The task: Pictures must not be copied, but every entry must be reproduced exactly.

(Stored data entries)
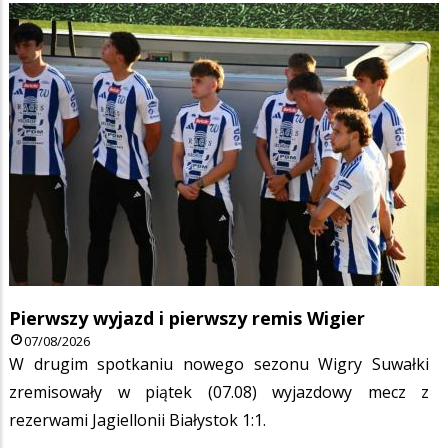
Pierwszy wyjazd i pierwszy remis Wigier
07/08/2026
W drugim spotkaniu nowego sezonu Wigry Suwałki
zremisowały w piątek (07.08) wyjazdowy mecz z
rezerwami Jagiellonii Białystok 1:1.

Response to this exercise:
Pierwszy wyjazd i pierwszy remis Wigier
07/08/2026
W drugim spotkaniu nowego sezonu Wigry Suwałki
zremisowały w piątek (07.08) wyjazdowy mecz z
rezerwami Jagiellonii Białystok 1:1.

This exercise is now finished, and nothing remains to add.